Oder du versuchst mal bestimmte Bewegungen ohne Wendung zu üben und dadurch deine Hüfte zu flexibilisieren. (18) Beispiele hierzu wären der dreifache Scheren-Gan-Sao oder ebenfalls wieder drei dreifache Huen Got Sao.
Was die Holzpuppenform betrifft, so könntest du diese auch mal ohne Holzpuppe trainieren (19) – einfach frei in die Luft wie du es ja auch bei den anderen Formen schon machst. Und außerdem ist das eine Möglichkeit die Form selbst dann zu üben, wenn du keine Holzpuppe zu Hause stehen hast.
Und falls du doch eine Holzpuppe besitzt, dann kannst du die Form auf zwei unterschiedliche Arten trainieren – einerseits auf die übliche Art mit konstantem Druck auf den Stamm – aber genauso auch mal mit Lösen (speziell im ersten und zweiten Satz) und werfendem Tan Sao. (20)
Wie bei der Siu Nim Tao kannst du übrigens auch an der Holzpuppe deinen peripheren Blick trainieren. (21) Blicke dazu die ganze Zeit auf den Holzpuppenstamm und versuche dabei die Holzpuppenarme und vor allen Dingen das Holzpuppenbein immer im Blick zu haben.
Zudem kannst du das Training der ersten drei waffenlosen Formen im Wing Chun auch dahingehend variieren, dass du mal vor dem Spiegel trainierst und ein anderes Mal nicht. (22)
Zusätzlich ist es von Vorteil, sich dann und wann auf Video aufzunehmen, wenn man die Formen trainiert und das dann ganz genau zu analysieren. (23) Viele Fehler werden einem erst dann bewusst, wenn man sich selbst von außen beobachten kann.
2. Schritte und Tritte:
Neben den Formen kann man zuhause auch Schritte und Tritte trainieren.
Etwas ganz Grundlegendes ist hierbei der IRAS im Wing Chun.
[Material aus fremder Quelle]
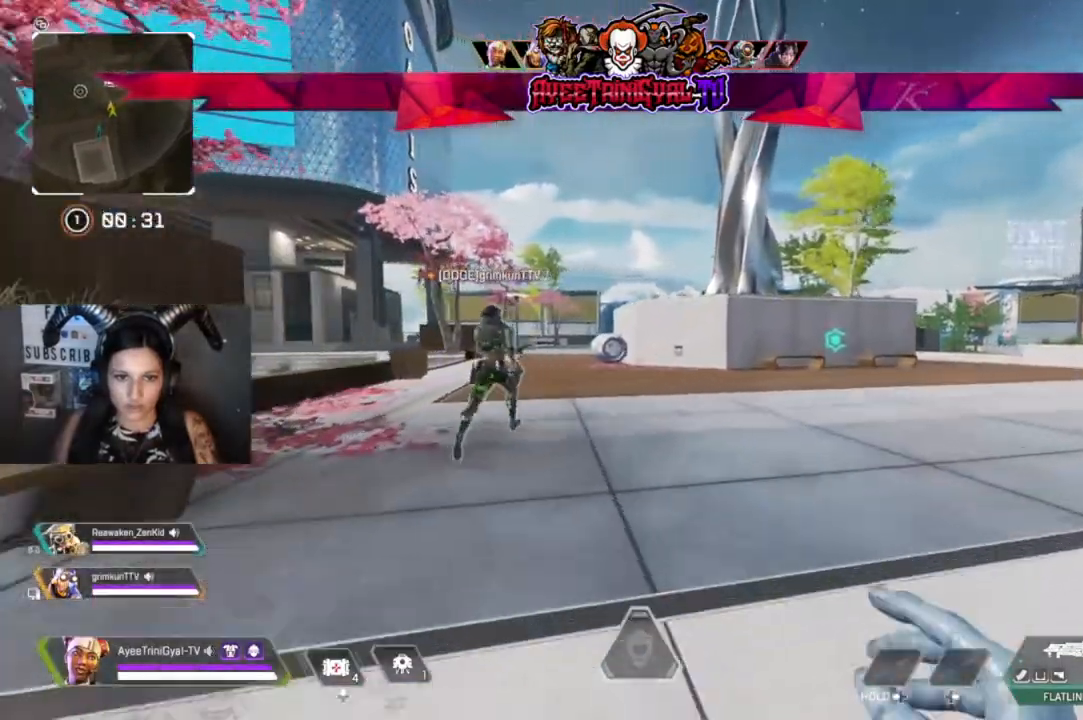
{"buttons": [], "left_stick": "up", "right_stick": "center", "events": []}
Warum nicht mal in einem Training den Fokus speziell auf den IRAS legen? Zum Beispiel so: Nimm den IRAS korrekt ein und bleib für mindestens fünf Minuten so stehen. (24) Wenn das zu sehr in den Adduktoren schmerzt, dann machst du wahrscheinlich etwas falsch und solltest das öfters trainieren – solange, bis fünf Minuten überhaupt kein Problem mehr darstellen.
Was im Wing Chun ebenfalls separat trainiert werden sollte, sind die Wendung (25) und die Drehung (26). Beides ist zwar in der Cham Kiu enthalten, jedoch sollte man sich speziell als Anfänger öfters auf einzelne Aspekte ganz genau konzentrieren. Die Wahrscheinlichkeit ist sonst groß, dass man es schlampig ausführt.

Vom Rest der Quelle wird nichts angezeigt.